His mother, Sheridan, of Abbots Field, Barming, said: “We discovered he had a very rare tissue type.
“Both his brothers, Dan, 13, and Ben, four, were tested and they are a match for each other but not for Joe.
“He is one unique little boy.”
Joe’s unusual make-up has presented his family with one blessing: he is among only six per cent of JMML suffers who do not automatically need treatment.
For the time being he can continue to live a normal life and only needs to go for six-monthly check-ups at hospital.
Mrs Cawse said: “He gets covered in bruises and if he is ill it lasts longer than normal, but basically he leads a regular life.”
But the situation could deteriorate at any time, and without a suitable donor Joe’s life would be critically under threat.
His mother said: “It is like living with a time bomb.
“When Joe was first diagnosed we felt our world crash in on us.
“Fortunately he has not deteriorated but we are still anxious that a suitable donor may not come forward.
“Knowing someone was there if he did get sick would take away all the worry of the past three years. We are living on a knife edge.”
Joe, a pupil at West Borough Primary School, will celebrate his eighth birthday on Saturday.
Joe's mother is urging people to put themselves on the bone marrow donor register in the hsope that a match can be found for her son..
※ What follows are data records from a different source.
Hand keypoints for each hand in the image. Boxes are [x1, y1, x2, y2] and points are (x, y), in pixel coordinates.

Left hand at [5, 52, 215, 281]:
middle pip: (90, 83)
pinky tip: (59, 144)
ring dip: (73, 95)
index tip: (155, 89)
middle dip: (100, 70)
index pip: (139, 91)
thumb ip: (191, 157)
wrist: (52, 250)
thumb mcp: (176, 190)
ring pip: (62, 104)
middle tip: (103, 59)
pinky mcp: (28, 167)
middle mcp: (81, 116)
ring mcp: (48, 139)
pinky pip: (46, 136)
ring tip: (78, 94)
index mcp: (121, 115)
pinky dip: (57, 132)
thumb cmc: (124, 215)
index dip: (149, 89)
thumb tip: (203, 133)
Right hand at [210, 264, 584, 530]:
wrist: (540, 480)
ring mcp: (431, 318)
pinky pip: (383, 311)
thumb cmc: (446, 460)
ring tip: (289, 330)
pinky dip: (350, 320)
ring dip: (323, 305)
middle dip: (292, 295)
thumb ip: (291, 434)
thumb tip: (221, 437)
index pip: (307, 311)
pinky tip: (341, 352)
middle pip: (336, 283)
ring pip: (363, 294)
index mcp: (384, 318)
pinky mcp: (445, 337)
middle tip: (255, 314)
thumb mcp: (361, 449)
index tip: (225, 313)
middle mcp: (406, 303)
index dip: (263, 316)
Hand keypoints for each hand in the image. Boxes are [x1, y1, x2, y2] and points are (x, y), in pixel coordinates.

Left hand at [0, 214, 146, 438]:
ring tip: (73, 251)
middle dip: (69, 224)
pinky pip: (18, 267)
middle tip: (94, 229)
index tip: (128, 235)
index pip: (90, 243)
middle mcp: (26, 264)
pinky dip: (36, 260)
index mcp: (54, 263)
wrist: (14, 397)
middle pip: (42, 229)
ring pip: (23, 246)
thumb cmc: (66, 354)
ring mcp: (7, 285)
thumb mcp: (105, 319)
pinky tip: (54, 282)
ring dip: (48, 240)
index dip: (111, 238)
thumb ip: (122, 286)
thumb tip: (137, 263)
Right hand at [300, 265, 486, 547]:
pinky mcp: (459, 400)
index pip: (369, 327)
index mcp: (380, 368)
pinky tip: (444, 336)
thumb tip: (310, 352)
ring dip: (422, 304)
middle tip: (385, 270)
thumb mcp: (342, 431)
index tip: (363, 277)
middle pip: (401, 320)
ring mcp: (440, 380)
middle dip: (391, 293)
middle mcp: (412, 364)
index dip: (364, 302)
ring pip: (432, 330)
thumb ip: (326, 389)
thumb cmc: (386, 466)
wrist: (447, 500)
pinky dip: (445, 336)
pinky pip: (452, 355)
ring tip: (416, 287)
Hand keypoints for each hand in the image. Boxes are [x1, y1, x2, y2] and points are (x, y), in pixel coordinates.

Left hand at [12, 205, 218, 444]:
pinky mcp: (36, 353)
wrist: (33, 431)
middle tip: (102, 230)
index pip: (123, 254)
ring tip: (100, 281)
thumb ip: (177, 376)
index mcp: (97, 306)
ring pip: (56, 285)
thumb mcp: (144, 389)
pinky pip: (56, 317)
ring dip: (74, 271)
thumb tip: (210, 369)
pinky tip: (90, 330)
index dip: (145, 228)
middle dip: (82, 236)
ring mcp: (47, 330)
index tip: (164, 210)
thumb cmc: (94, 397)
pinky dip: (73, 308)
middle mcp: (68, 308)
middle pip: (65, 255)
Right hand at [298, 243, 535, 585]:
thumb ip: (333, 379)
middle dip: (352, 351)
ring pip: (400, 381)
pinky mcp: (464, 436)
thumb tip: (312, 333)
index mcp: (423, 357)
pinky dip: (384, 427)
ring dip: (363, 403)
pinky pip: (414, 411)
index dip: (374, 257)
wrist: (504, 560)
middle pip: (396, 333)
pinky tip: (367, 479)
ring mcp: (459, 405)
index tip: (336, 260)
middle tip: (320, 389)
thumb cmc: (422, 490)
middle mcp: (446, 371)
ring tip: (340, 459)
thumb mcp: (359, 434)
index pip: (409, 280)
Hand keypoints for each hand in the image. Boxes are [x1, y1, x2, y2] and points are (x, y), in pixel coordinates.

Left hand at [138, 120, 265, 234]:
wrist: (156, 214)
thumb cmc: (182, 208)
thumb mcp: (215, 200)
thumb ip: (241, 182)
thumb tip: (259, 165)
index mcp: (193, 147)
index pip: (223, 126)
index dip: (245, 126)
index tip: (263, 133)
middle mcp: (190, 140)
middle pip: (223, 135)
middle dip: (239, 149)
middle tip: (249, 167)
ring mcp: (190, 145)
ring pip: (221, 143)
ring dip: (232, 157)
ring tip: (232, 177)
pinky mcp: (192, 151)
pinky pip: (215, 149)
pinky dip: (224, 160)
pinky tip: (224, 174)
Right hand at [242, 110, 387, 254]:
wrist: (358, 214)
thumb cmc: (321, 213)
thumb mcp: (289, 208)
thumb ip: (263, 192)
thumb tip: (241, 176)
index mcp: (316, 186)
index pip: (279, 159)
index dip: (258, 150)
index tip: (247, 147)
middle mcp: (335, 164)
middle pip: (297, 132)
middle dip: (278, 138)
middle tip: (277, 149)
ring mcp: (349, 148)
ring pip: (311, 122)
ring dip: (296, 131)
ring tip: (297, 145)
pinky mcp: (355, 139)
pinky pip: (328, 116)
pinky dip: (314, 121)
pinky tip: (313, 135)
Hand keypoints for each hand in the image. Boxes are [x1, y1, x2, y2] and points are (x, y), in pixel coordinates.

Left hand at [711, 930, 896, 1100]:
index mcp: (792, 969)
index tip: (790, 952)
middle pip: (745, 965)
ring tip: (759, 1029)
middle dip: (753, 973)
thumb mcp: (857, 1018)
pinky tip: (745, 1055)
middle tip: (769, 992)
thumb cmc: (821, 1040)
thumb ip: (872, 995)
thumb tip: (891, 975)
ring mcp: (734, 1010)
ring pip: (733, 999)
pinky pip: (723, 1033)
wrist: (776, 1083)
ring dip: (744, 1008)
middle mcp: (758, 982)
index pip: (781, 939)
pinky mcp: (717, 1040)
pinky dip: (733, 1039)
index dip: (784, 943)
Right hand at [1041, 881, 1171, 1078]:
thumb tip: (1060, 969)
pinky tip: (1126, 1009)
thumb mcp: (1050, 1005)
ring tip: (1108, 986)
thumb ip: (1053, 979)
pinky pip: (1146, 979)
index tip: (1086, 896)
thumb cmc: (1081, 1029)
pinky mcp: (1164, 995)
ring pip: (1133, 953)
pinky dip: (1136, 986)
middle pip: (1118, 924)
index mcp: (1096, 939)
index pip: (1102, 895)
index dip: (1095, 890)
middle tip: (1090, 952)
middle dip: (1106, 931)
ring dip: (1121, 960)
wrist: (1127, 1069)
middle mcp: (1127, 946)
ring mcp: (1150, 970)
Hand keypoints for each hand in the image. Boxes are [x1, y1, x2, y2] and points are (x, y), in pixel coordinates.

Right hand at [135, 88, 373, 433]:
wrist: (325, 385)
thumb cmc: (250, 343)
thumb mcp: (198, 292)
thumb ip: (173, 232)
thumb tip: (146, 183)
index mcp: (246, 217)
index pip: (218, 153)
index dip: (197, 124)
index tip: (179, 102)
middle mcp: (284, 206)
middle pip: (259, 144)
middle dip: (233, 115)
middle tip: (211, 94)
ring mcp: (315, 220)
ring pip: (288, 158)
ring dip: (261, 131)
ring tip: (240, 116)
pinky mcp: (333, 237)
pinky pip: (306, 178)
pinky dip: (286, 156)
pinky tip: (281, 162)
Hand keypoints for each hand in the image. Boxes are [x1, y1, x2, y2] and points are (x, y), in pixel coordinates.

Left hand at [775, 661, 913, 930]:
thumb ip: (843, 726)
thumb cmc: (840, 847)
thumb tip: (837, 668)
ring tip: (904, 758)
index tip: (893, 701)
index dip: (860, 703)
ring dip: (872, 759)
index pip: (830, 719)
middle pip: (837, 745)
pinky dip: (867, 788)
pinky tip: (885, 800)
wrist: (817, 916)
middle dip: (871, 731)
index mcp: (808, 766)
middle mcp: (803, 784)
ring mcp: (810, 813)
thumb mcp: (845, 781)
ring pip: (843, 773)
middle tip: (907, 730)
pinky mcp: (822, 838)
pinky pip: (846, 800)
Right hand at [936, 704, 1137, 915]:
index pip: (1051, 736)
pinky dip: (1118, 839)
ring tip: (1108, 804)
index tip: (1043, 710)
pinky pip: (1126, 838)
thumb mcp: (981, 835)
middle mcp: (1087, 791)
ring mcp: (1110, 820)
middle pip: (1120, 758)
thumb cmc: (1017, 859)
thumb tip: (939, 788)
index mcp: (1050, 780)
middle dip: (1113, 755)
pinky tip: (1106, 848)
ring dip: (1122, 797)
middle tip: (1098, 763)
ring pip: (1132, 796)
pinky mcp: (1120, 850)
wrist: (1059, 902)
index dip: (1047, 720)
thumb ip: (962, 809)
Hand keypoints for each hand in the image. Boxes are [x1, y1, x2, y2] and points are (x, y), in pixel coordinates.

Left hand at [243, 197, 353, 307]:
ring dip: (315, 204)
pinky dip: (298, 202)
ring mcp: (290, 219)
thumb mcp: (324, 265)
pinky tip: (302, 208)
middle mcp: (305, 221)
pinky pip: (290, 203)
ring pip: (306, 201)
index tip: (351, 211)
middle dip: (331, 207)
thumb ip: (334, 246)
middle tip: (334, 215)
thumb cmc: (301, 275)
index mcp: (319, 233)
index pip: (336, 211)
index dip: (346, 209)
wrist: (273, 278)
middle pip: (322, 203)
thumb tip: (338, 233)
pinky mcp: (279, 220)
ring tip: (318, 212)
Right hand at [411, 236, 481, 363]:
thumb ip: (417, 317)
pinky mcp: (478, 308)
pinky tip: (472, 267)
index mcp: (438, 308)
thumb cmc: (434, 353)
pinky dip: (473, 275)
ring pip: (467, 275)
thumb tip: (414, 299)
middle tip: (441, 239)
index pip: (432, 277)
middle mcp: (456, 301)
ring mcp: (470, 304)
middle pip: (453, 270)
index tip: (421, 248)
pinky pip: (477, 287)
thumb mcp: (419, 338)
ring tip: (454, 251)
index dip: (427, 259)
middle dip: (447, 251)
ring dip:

An Anthony Nolan Trust clinic takes place on Wednesday, July 9 between 3.30pm and 7.30pm at St Francis Catholic Primary School in Queens Road, Maidstone.
Mrs Cawse said: “I just want people to understand how vital it is to become a donor. You could have the capability to cure one of the nastiest diseases we know about.
“People who come along really could be life savers.
“We are not expecting to find a match for Joe, but thousands of other people need help too.
“When it is your own child you do become desperate. There has got to be one person out there who matches him and who knows, they could show up on Wednesday.”
About 70 per cent of patients who need a transplant do not have a suitable sibling match so an unrelated donor to offer them the chance of life.
Every year in the UK 27,000 adults and children are diagnosed with leukaemia.
For many of them a bone marrow transplant offers the only possible long-term cure.